Wer in der frühen Neuzeit als Astrologe tätig war, musste – wollte er im akademischen Diskurs mithalten – breit gebildet sein. Naibod, ein Schüler Philipp Melanchthons, bekannt durch den nach ihm benannten „Naibod-Schlüssel“, diskutiert ein hochphilosophisches Problem mit sowohl praktischen als auch theologischen Konsequenzen: Gibt es notwendige Wirkungen der Sterne? – Naibods Antwort lautet: Nein, das kann es nicht geben. Nichts wäre dann frei; alles müsste sich nach einem festgelegten Plan bewegen. Und zugleich wäre Gott, der die Sterne geschaffen hat und ihren Lauf aufrecht erhält, Ursprung alles Bösen. Naibods Argumentation ist bemerkenswert: „Viele gute Männer fragen, wie es sein kann, dass Gott nicht die Ursache für die menschlichen Schandtaten ist, wenn lasterhafte Neigungen und Verbrechen von den Sternbildern hervorgerufen werden. Wenn nämlich Gott die Quelle der guten Dinge ist und er sehr gute Sterne gemacht hat und sie zu einer ewigen und in veränderlichen Wirkung der guten Dinge geordnet hat, wie kann es dann geschehen, dass vom Himmel die natürliche Ursache der üblen Neigungen herabsteigt?

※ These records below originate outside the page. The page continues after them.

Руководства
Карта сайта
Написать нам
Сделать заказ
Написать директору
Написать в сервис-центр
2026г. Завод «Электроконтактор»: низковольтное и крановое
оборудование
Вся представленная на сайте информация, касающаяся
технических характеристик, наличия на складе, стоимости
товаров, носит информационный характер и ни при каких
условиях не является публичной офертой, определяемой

Ich dagegen glaube, wenn die Natur zu ein und derselben und unveränderlichen Art des Wirkens gebracht wird, dass in dieser Sache folgendes gefragt werden muss: auf welche Weise kann es nämlich geschehen, dass ein und derselbe Wein eine gleichartige Substanz und Qualität in ein und derselben Zeit aufweist, aber dennoch gewissermaßen, wenn er in maßlosen Mengen von einigen getrunken wird, in manchen Fröhlichkeit und Heiterkeit, in anderen Kummer und Trübsal, in anderen Wut und den Wunsch zum Streiten und Kämpfen, in anderen schließlich Faulheit und unergründliche Träume hervorruft? Hierauf meine ich, werde ich diesen sogleich antworten, dass die Ursache der so geschaffenen unterschiedlichen Wirkungen nicht in der treibenden Kraft des Weines, sondern lediglich in den betrunkenem Subjekten gesucht werden muss.“ (S. 139 f.)

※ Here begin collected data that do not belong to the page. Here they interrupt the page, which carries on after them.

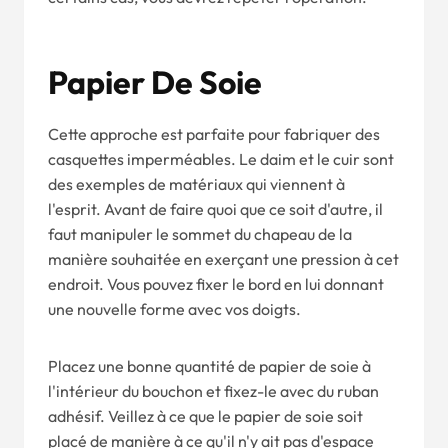
Papier De Soie
Cette approche est parfaite pour fabriquer des
casquettes imperméables. Le daim et le cuir sont
des exemples de matériaux qui viennent à
l'esprit. Avant de faire quoi que ce soit d'autre, il
faut manipuler le sommet du chapeau de la
manière souhaitée en exerçant une pression à cet
endroit. Vous pouvez fixer le bord en lui donnant
une nouvelle forme avec vos doigts.
Placez une bonne quantité de papier de soie à
l'intérieur du bouchon et fixez-le avec du ruban
adhésif. Veillez à ce que le papier de soie soit
placé de manière à ce qu'il n'y ait pas d'espace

Ein Hauptargument der Gegner bezieht sich auf die Ereignisvorhersage. Die eigentliche prognostische Astrologie ist hier im Visier der Gegner; aber auch das Zwillingsproblem spielt eine wichtige Rolle: dass Zwillinge mit (nahezu) identischen Horoskopen dennoch ganz unterschiedliche Charaktere und Lebensläufe aufweisen. Aber schon die antike Astrologie hat nie den Anspruch gestellt, sozusagen „Ingenieurswissenschaft“ zu sein. Heute würde man sagen, dass es sich bei der Astrologie um ein Bilderwissen handelt, das durchaus unterschiedliche, wenn auch nicht beliebige Perspektiven und Deutungen zulässt. Und vielleicht würde der eine oder andere kritische Kopf die Frage nach der identischen genetischen Ausstattung eineiiger Zwillinge angesichts ihrer oft so unterschiedlichen Lebensläufe stellen.

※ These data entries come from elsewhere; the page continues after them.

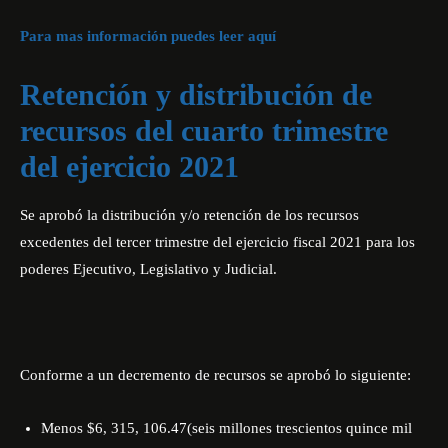
Para mas información puedes leer aquí
Retención y distribución de
recursos del cuarto trimestre
del ejercicio 2021
Se aprobó la distribución y/o retención de los recursos
excedentes del tercer trimestre del ejercicio fiscal 2021 para los
poderes Ejecutivo, Legislativo y Judicial.
Conforme a un decremento de recursos se aprobó lo siguiente:
Menos $6, 315, 106.47(seis millones trescientos quince mil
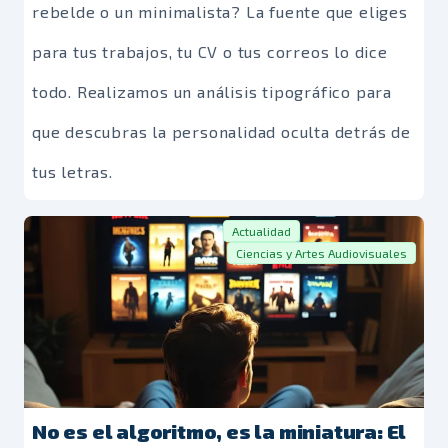
rebelde o un minimalista? La fuente que eliges
para tus trabajos, tu CV o tus correos lo dice
todo. Realizamos un análisis tipográfico para
que descubras la personalidad oculta detrás de
tus letras.
Actualidad
Ciencias y Artes Audiovisuales
No es el algoritmo, es la miniatura: El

Lerchs Arbeit ist ein Stück akademischer Wissenschaftsgeschichte. Diese Geschichte darf aber auch Astrologen beschäftigen: Der heutige Astrologe, der naiv-selbstverständlich „die“ klassische oder traditionelle Astrologie anwendet, erhält hier einen Überblick über Begriffe und Lehrmeinungen der damaligen Astrologie, vor allem aber den Überblick über kritische Rückfragen an die Astrologie (und die Antworten der Astrologen).

Das ist auch für heutige, manchmal mühselige Diskurse spannend und aktuell. Schon deshalb sollte diese Arbeit unter Astrologen der Gegenwart (und deren Kritikern) intensiv zur Kenntnis genommen werden, und wäre es nur als reiche Schatzkammer von Argumenten für und gegen Astrologie.